The co-founder of the Walk for Life West Coast shares joy with thousands as the pro-life movement strides toward unity near the Golden Gate Bridge


As the pro-life movement continues to grow worldwide, it is fitting that an immigrant survivor from Hungary should bring a mammoth work of organization across the globe to San Francisco.  Eva Muntean, who along with Dolores Meehan co-founded the Walk for Life West Coast, escaped from her native Hungary in the trunk of a car at age nine.  The year was 1967 — the Iron Curtain still functioning as Eva’s parents, sister, and brother made their way across the border to Austria.  For six months they waited for paperwork, so that they could emigrate to New York.

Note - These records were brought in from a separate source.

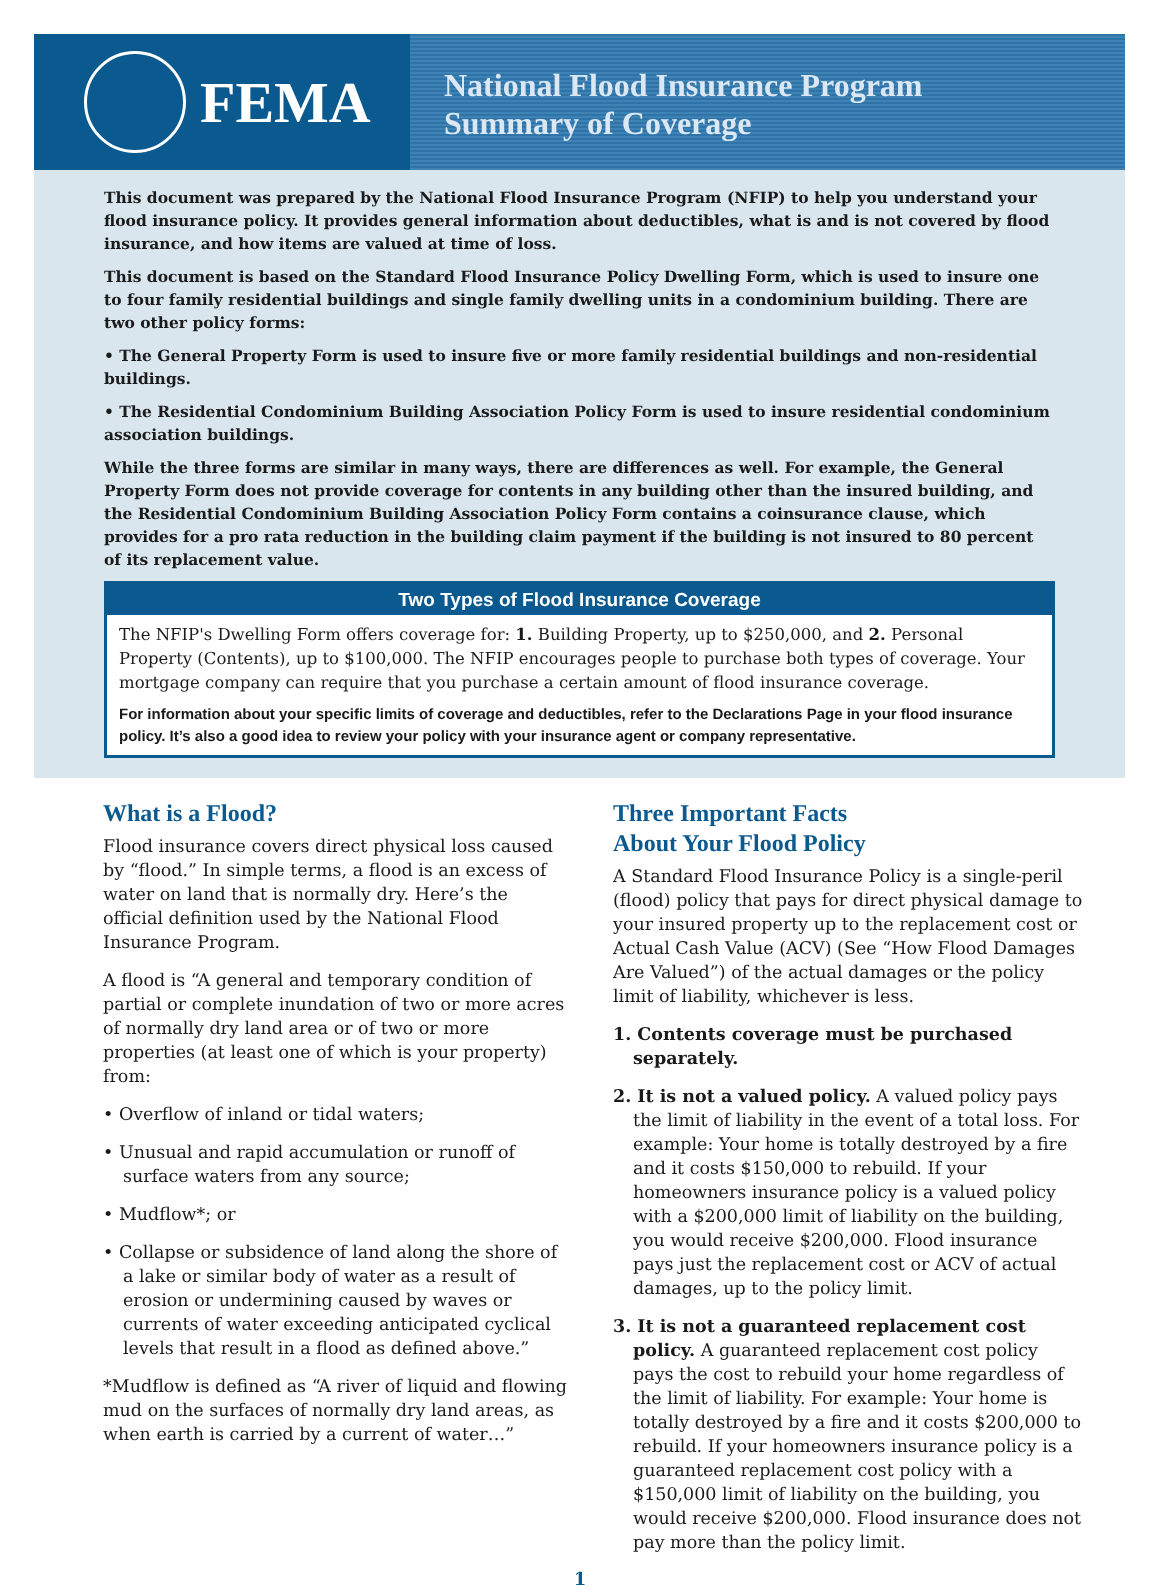FEMA
National Flood Insurance Program
Summary of Coverage
This document was prepared by the National Flood Insurance Program (NFIP) to help you understand your flood insurance policy. It provides general information about deductibles, what is and is not covered by flood insurance, and how items are valued at time of loss.
This document is based on the Standard Flood Insurance Policy Dwelling Form, which is used to insure one to four family residential buildings and single family dwelling units in a condominium building. There are two other policy forms:
• The General Property Form is used to insure five or more family residential buildings and non-residential buildings.
• The Residential Condominium Building Association Policy Form is used to insure residential condominium association buildings.
While the three forms are similar in many ways, there are differences as well. For example, the General Property Form does not provide coverage for contents in any building other than the insured building, and the Residential Condominium Building Association Policy Form contains a coinsurance clause, which provides for a pro rata reduction in the building claim payment if the building is not insured to 80 percent of its replacement value.
Two Types of Flood Insurance Coverage
The NFIP's Dwelling Form offers coverage for: 1. Building Property, up to $250,000, and 2. Personal Property (Contents), up to $100,000. The NFIP encourages people to purchase both types of coverage. Your mortgage company can require that you purchase a certain amount of flood insurance coverage.
For information about your specific limits of coverage and deductibles, refer to the Declarations Page in your flood insurance policy. It’s also a good idea to review your policy with your insurance agent or company representative.
What is a Flood?
Flood insurance covers direct physical loss caused by “flood.” In simple terms, a flood is an excess of water on land that is normally dry. Here’s the official definition used by the National Flood Insurance Program.
A flood is “A general and temporary condition of partial or complete inundation of two or more acres of normally dry land area or of two or more properties (at least one of which is your property) from:
• Overflow of inland or tidal waters;
• Unusual and rapid accumulation or runoff of surface waters from any source;
• Mudflow*; or
• Collapse or subsidence of land along the shore of a lake or similar body of water as a result of erosion or undermining caused by waves or currents of water exceeding anticipated cyclical levels that result in a flood as defined above.”
*Mudflow is defined as “A river of liquid and flowing mud on the surfaces of normally dry land areas, as when earth is carried by a current of water…”
Three Important Facts
About Your Flood Policy
A Standard Flood Insurance Policy is a single-peril (flood) policy that pays for direct physical damage to your insured property up to the replacement cost or Actual Cash Value (ACV) (See “How Flood Damages Are Valued”) of the actual damages or the policy limit of liability, whichever is less.
1. Contents coverage must be purchased separately.
2. It is not a valued policy. A valued policy pays the limit of liability in the event of a total loss. For example: Your home is totally destroyed by a fire and it costs $150,000 to rebuild. If your homeowners insurance policy is a valued policy with a $200,000 limit of liability on the building, you would receive $200,000. Flood insurance pays just the replacement cost or ACV of actual damages, up to the policy limit.
3. It is not a guaranteed replacement cost policy. A guaranteed replacement cost policy pays the cost to rebuild your home regardless of the limit of liability. For example: Your home is totally destroyed by a fire and it costs $200,000 to rebuild. If your homeowners insurance policy is a guaranteed replacement cost policy with a $150,000 limit of liability on the building, you would receive $200,000. Flood insurance does not pay more than the policy limit.
1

Eva’s father brought his entire family through New York, to settle in Columbus, Indiana where he had an instant job with Cummins Diesel as a mechanical engineer.  Bravely struggling with a language barrier and a new country, Eva’s mother stayed at home with the children and gave up her former career as an engineer.


Eva made her First Communion, Reconciliation, and Confirmation in America, but during high school she experienced a “drifting away period.”  Her family slowly lost their interest in the Faith, until 1986 when a television show about Medjugorje brought her, her mother, and sister together in a profound time of reversion to the Church.  Eva’s sister, who now lives in Texas with her husband and eight children, has been a great inspiration in Eva’s pro-life journey.  Several years after that TV viewing, Eva knew that God had called her sister to have a large family, and herself to participate in the generous single life.  During the early 1990s, Eva had a friend whose sister became pregnant.  Eva wanted to adopt this child, but the woman had an abortion.  This made Eva realize that Mother Teresa’s famous statement about children was going unanswered.  At the National Prayer Breakfast in Washington, D.C. on February 3rd, 1994, Mother Teresa declared that she would take any unwanted child, anywhere, no matter the difficulty.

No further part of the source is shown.